[MATERIAL PROVIDED Boundary: Start]

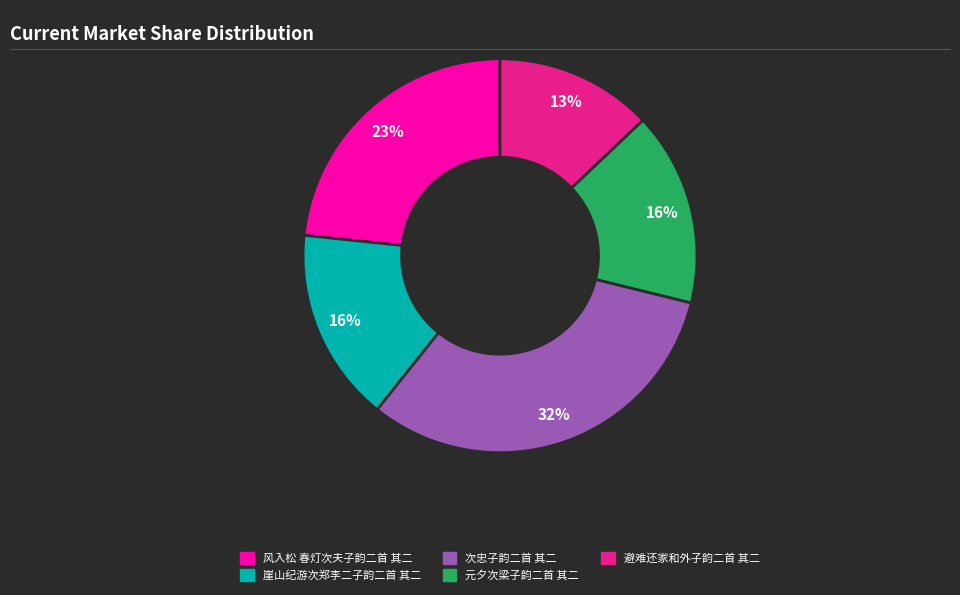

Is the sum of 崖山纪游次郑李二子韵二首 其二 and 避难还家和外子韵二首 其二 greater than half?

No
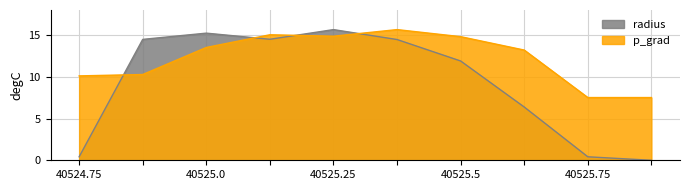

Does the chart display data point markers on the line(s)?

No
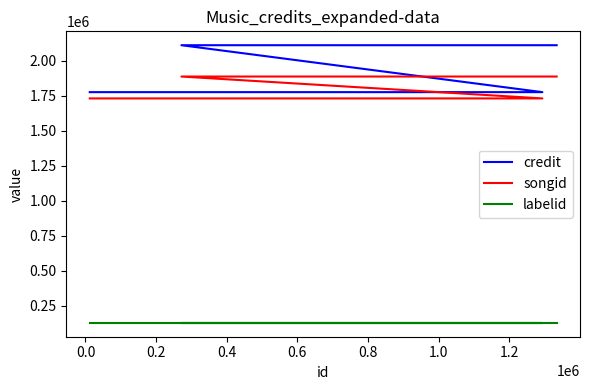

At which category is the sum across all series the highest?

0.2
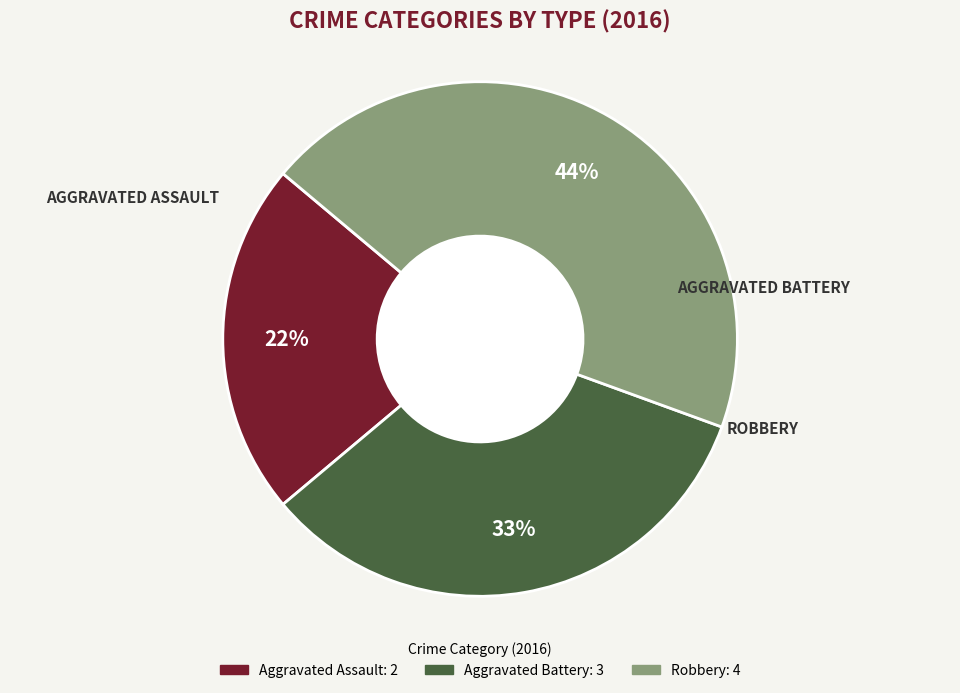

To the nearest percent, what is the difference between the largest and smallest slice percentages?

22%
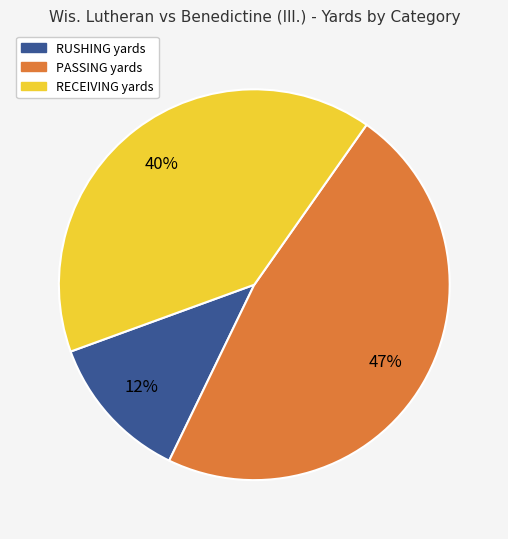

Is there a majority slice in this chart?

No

[MATERIAL PROVIDED Boundary: End]

= WHAT IS BEING ASKED =
Rewrite every line of the records above as one numbered list, skipping the blank lines and leaving out the pictures.

= EXERCISE RESULT =
1. Is the sum of 崖山纪游次郑李二子韵二首 其二 and 避难还家和外子韵二首 其二 greater than half?
2. No
3. Does the chart display data point markers on the line(s)?
4. No
5. At which category is the sum across all series the highest?
6. 0.2
7. To the nearest percent, what is the difference between the largest and smallest slice percentages?
8. 22%
9. Is there a majority slice in this chart?
10. No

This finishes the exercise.